Continuing the CBPR approach, these concerns and engagement fueled the development of the consortium and a U19 proposal focused upon understanding the long-term health effects attributable to the spill. The study, funded by NIEHS in 2011 for $7.85m, focuses on the contamination of Gulf finfish and shellfish and the potential health effects in humans consuming tainted seafood.
The community participants in the GC-HARMS are truly contributing members of the team. Their presence is a function of the fact that the scientific leadership of the team realizes that they are necessary and not merely convenient participants. Communication is distinctly dialogical. Talk is distinctly bilingual (i.e., practical and scientific). A good example is the presence of small ship captains on the team. These mariners work in the Gulf of Mexico and Galveston Bay. They can be either fisherman or offshore equipment maintenance and repair experts. In order for the public health and environmental toxicology scientists on the team to be able to assess the impact of the oil spill on the quality of aquatic life, they require practical procedures for measuring toxicity, understanding local currents and tide patterns, and so forth. Furthermore, the captains are critical to the establishment of crisis mobilization. They can quickly provide informed transit into the Gulf for the entire team to immediately assess a maritime crisis, days if not weeks before academic or governmental facilities can respond. In effect, the team is extra territorial to the degree its geographic boundaries are set by the nature of particular crises, and its membership includes community residents whose contributions to the team are both (practical) knowledge based and instrumental. These extensions of the team structure occur even before we take into consideration access to the team by governmental officials (e.g., Texas Department of State Health Services) or academic experts (e.g., marine biologists from Texas A & M University Galveston Campus).Overall, the ETRT creates a productively high sense of adventure given the quick pace and timeliness given the relevance of the oil spill to all team members.
CONCLUSION
By looking beyond the obvious and taken-for-granted features of translational research teams, we are free to discover yet new ways of organizing research that are innovative yet productive.

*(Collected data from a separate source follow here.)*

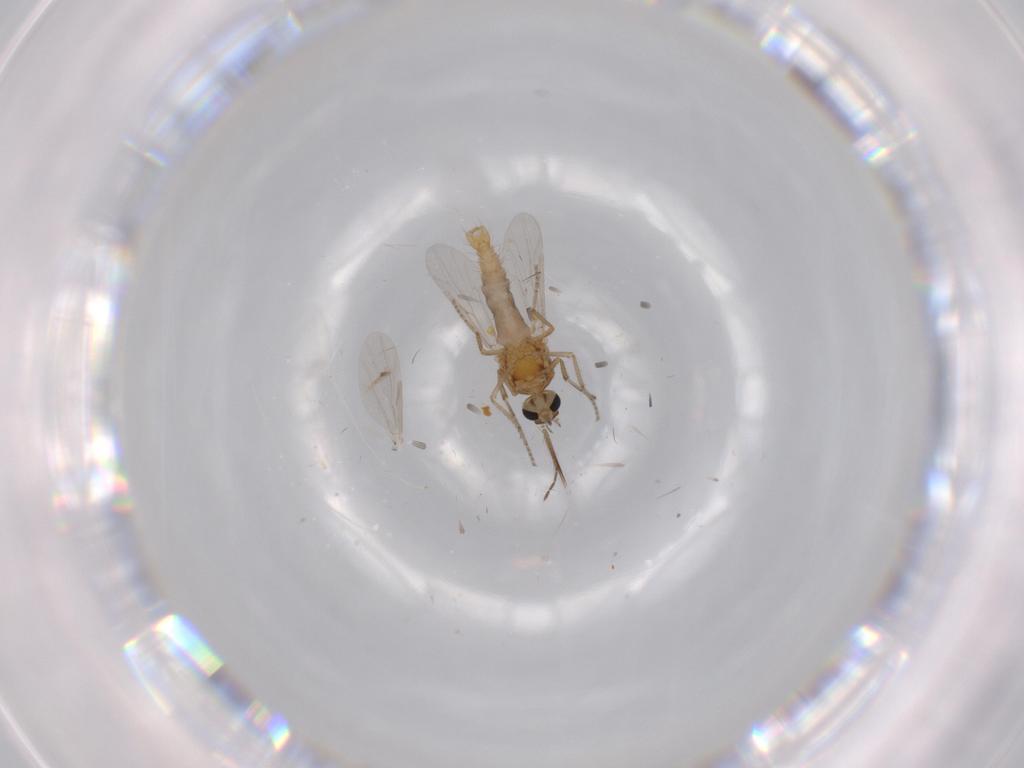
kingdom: Animalia
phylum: Arthropoda
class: Insecta
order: Diptera
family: Ceratopogonidae
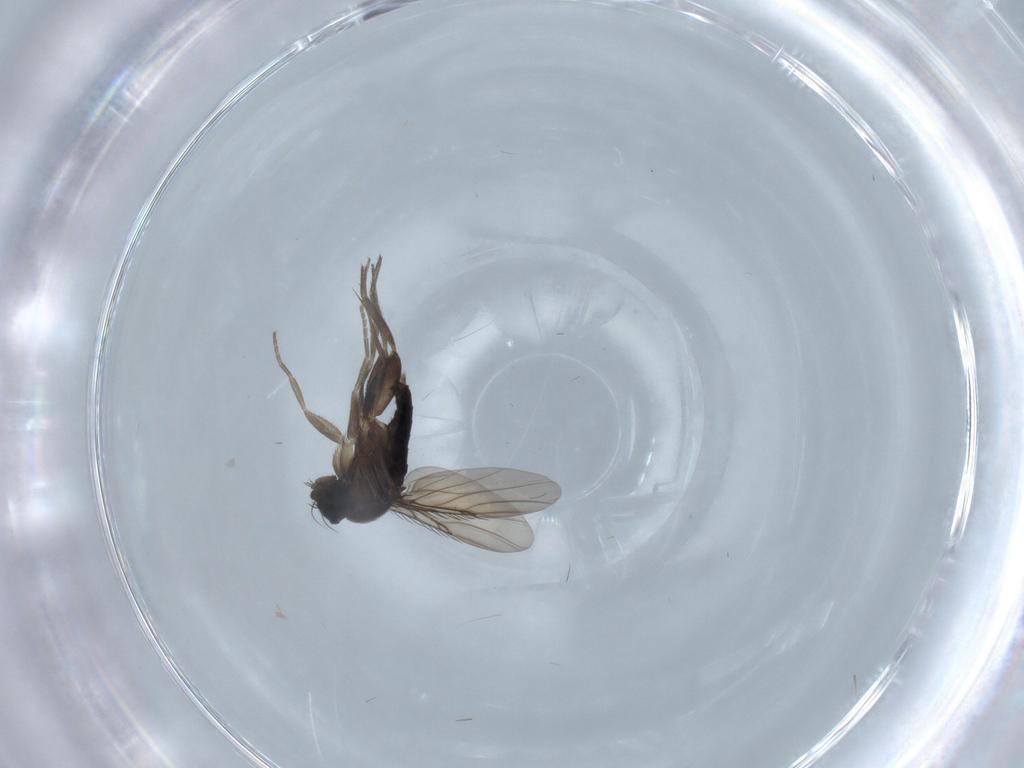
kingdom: Animalia
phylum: Arthropoda
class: Insecta
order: Diptera
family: Phoridae
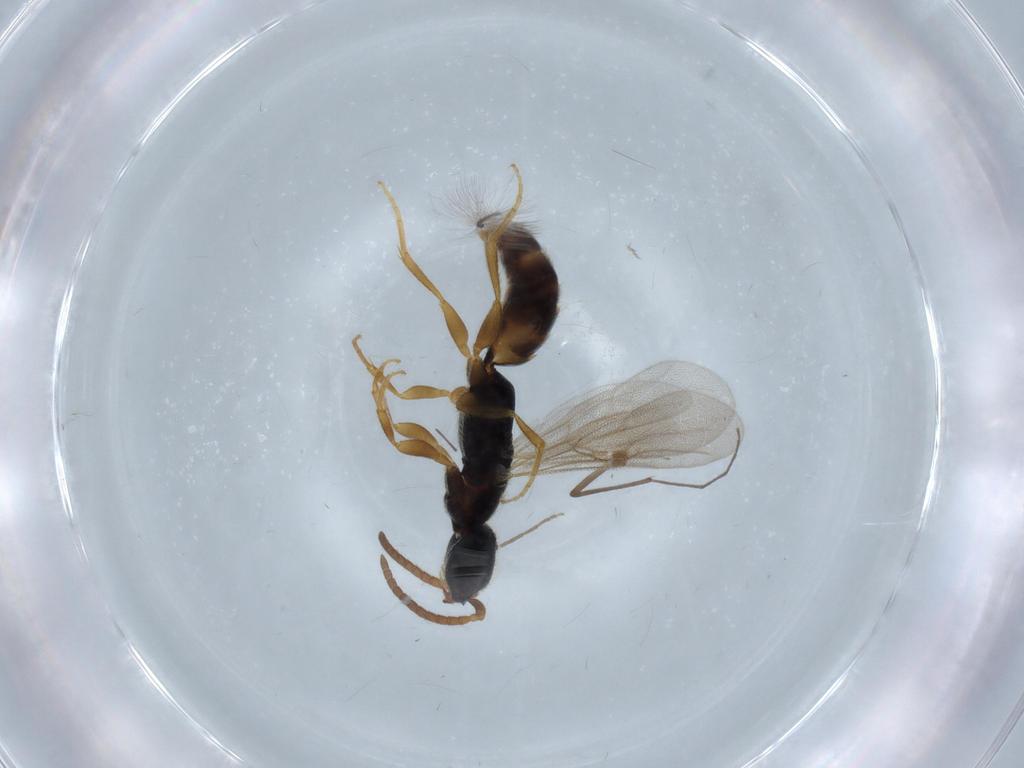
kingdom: Animalia
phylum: Arthropoda
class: Insecta
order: Hymenoptera
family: Bethylidae
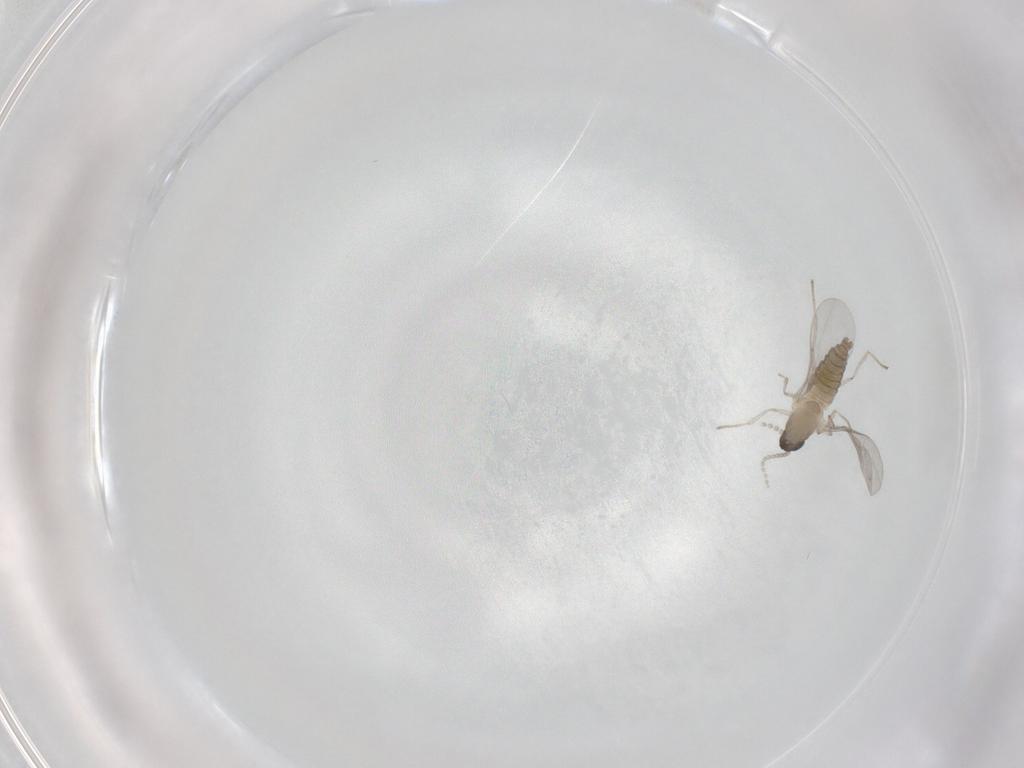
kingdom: Animalia
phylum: Arthropoda
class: Insecta
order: Diptera
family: Cecidomyiidae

By seeing these teams analytically as relationship systems and idea generators, and not things, we open the door to “seeing” new members and new resources. A result of this stance towards the case study at hand is the idea of the extra-territorial research team, whose participants extend beyond the traditional delineations of team membership. The idea of the extra-territorial research team offers full team membership to relevant lay persons/scientists, without unnecessarily demoting them to the “community” audience to the scientists’ work.

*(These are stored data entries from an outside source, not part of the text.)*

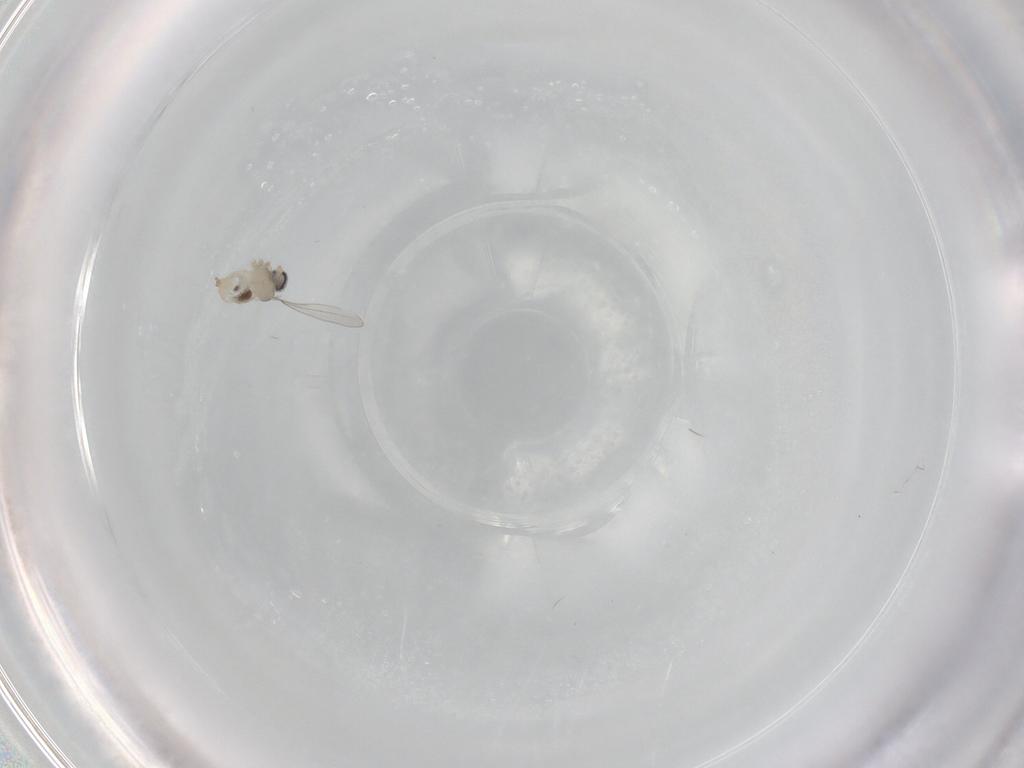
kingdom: Animalia
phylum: Arthropoda
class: Insecta
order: Diptera
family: Cecidomyiidae
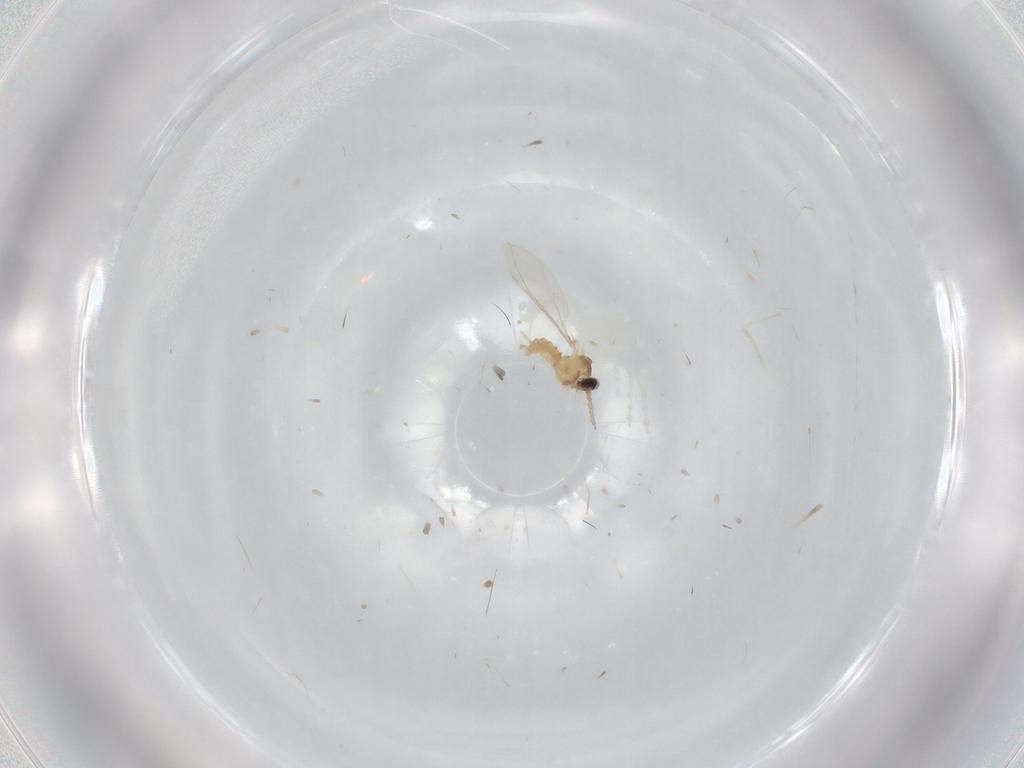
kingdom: Animalia
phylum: Arthropoda
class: Insecta
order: Diptera
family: Cecidomyiidae
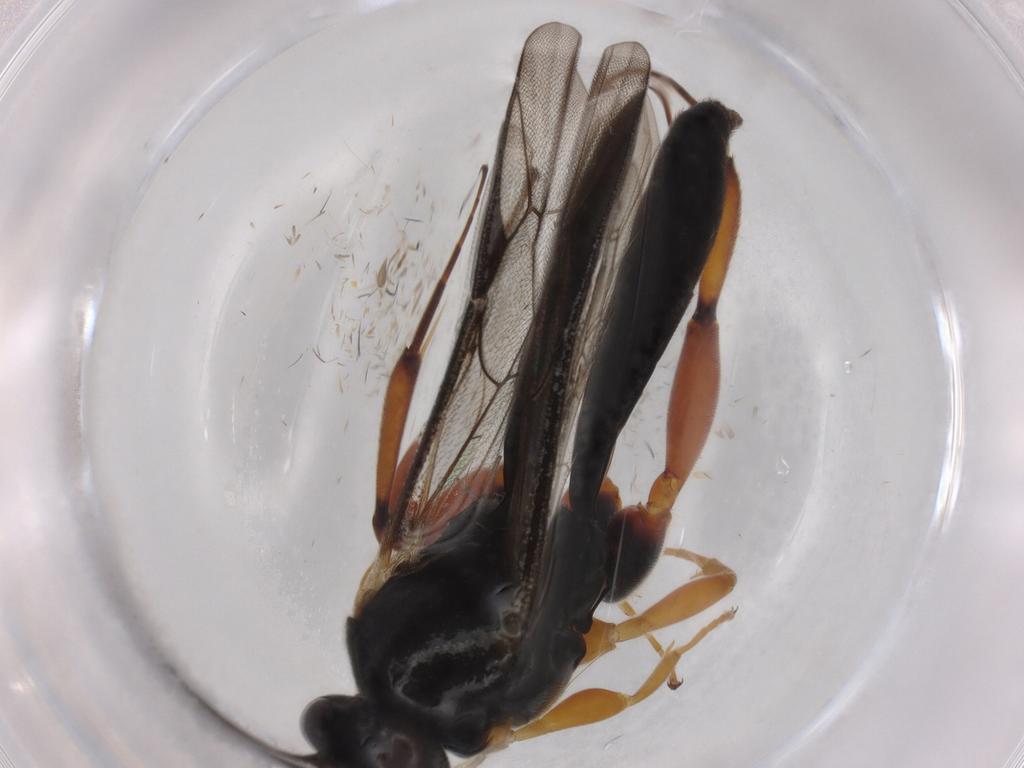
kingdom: Animalia
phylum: Arthropoda
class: Insecta
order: Hymenoptera
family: Ichneumonidae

The concept of an extra-territorial team perhaps makes best sense when attempted in scientific and clinical areas such a public health, as illustrated above. Scientific and clinical responses to public health crises require formidable expertise in local culture, traditions, language, and politics [20]. They may also require specialized academic knowledge. Future research should investigate the value of this concept to other kinds of scientific and clinical problems amenable to a team approach (e.g., basic “bench” research and animal research). The extra-territorial team in translational science opens the door to shaping our science to meets the needs, contingencies, and expertise of the communities we serve.
ACKNOWLEDGEMENTS
This article was prepared with the support of the Institute for Translational Sciences at the University of Texas Medical Branch, supported in part by a Clinical and Translational Science Award (UL1TR000071) from the National Center for Advancing Translational Sciences, National Institutes of Health.